Iran has prepared almost 200,000 young men in countries across the Middle East to help with the arrival of the Mahdi, a Muslim leader who will usher in justice prior to the Day of Judgment, a Revolutionary Guard commander said earlier this week. Maj. Gen. Mohammad Ali Jafari said recent violence across the region, including the rise of the Islamic State group, was a sign the arrival of the messianic Muslim leader was imminent, the Turkish newspaper Daily Sabah reported.
Jafari said the current developments in the region, “the formation of [the Islamic State group] and Takfiri [extremist] groups, and the events that occurred in the past years are paving the ground for the emergence of Imam Mahdi,” Middle East Monitor reported. "You can now see the positive results in the readiness of nearly 200,000 young armed in Syria, Iraq, Afghanistan, Pakistan and Yemen.”
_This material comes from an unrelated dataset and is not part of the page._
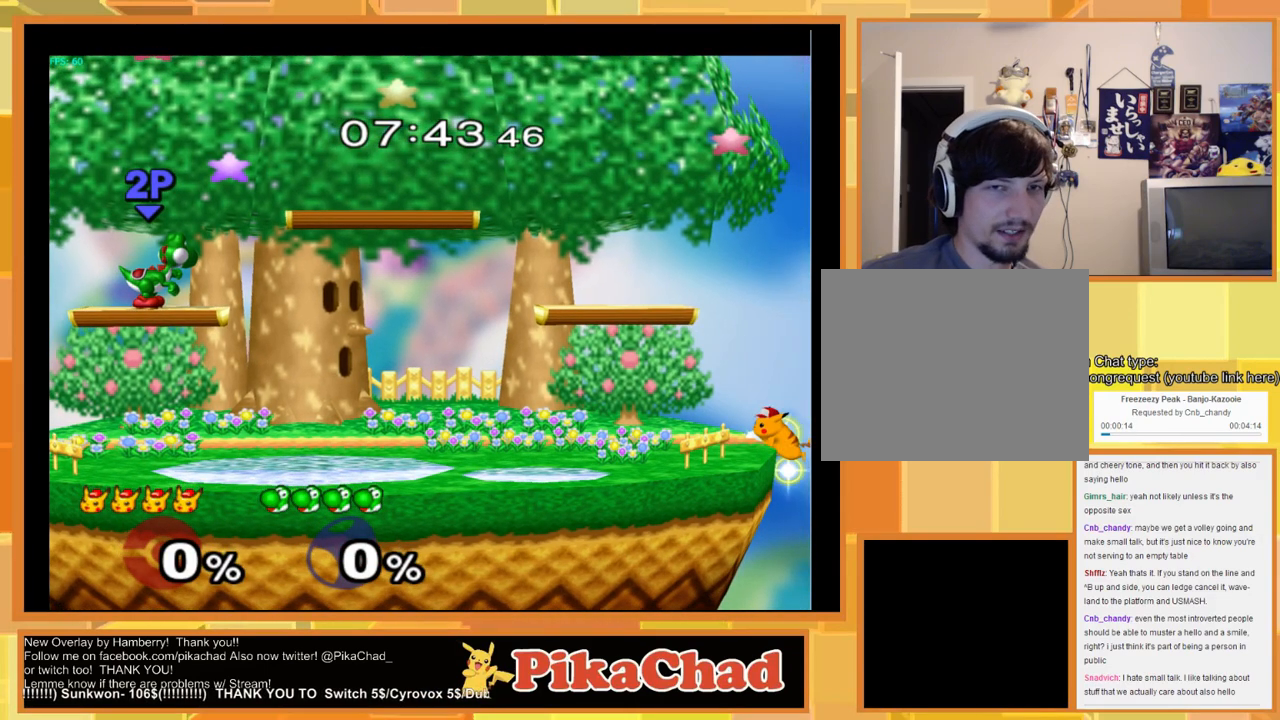
{"dt_ms": 500, "buttons": [], "left_stick": "center", "right_stick": "center", "events": []}
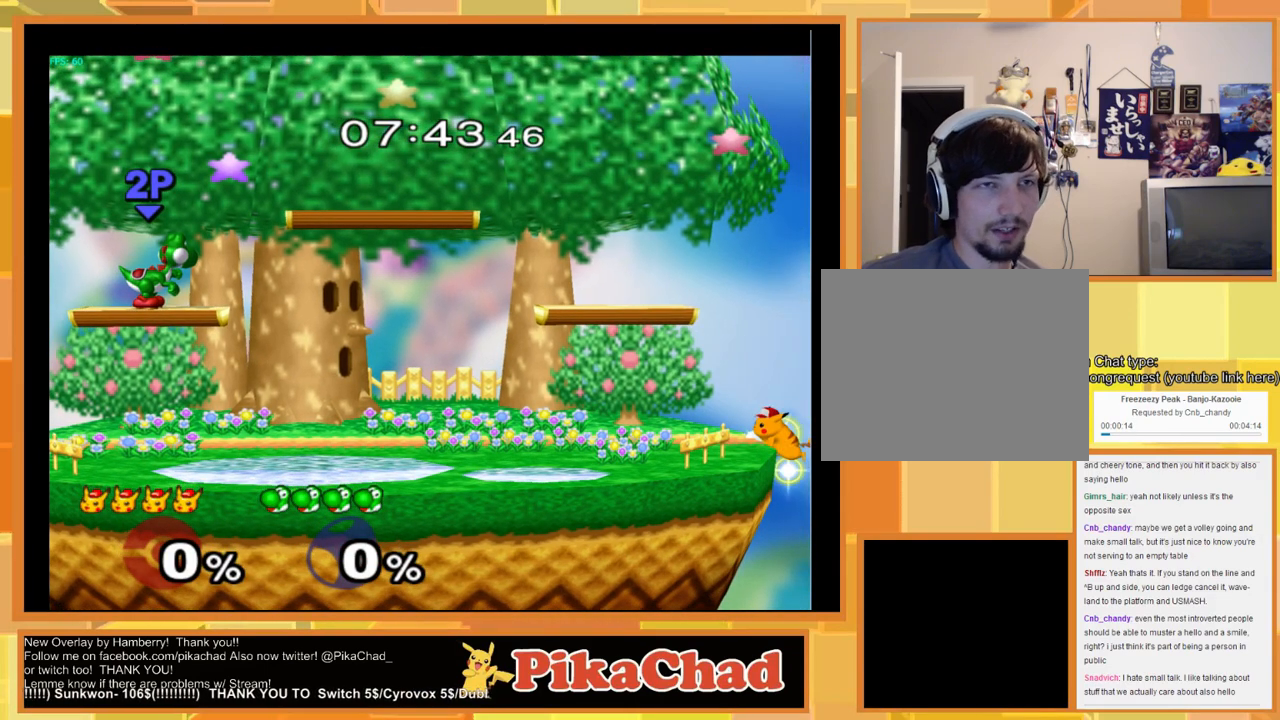
{"dt_ms": 500, "buttons": [], "left_stick": "center", "right_stick": "center", "events": []}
Shiite Muslims generally believe the Mahdi will arrive following a period of widespread violence and instability, and will usher in justice and an event like the Armageddon, the conclusive battle between good and evil. The comments come as Iran has grown increasingly entangled with several regional conflicts, including in Syria, where Revolutionary Guard forces have been battling to support the embattled dictator Bashar Assad.
The conflict, which has broken down along sectarian lines, has given rise to apocalyptic theories, as war in the region was prophesied by the Islamic Prophet Muhammad in the 7th century. Hundreds of thousands of people have been killed in the Syrian war, and millions more have been displaced.
Several regional leaders expressed disapproval of the Iranian general’s statement, reported Asharq al-Awsat, a London-based Arabic language newspaper. A spokesman for the Yemeni government said Jafari’s comments were seen as “direct aggression against Yemen and a violation of its sovereignty.” Houthis have been battling the Yemeni government for months and are believed to be backed by Iran.
The region has seen intensified sectarian tensions in recent weeks, particularly in the aftermath of the execution of a popular Shiite cleric in Saudi Arabia, a country with a Sunni majority. The execution sparked protests in Shiite communities across several Muslim countries, including in Iran where protesters attacked the Saudi embassy.
Saudi Arabia and several of its predominantly-Sunni allies in the region cut diplomatic ties with Iran following the embassy attack. The execution and outcry that followed was seen as exacerbating already tense relations between Iran and Saudi Arabia, two of the Middle East’s major powers.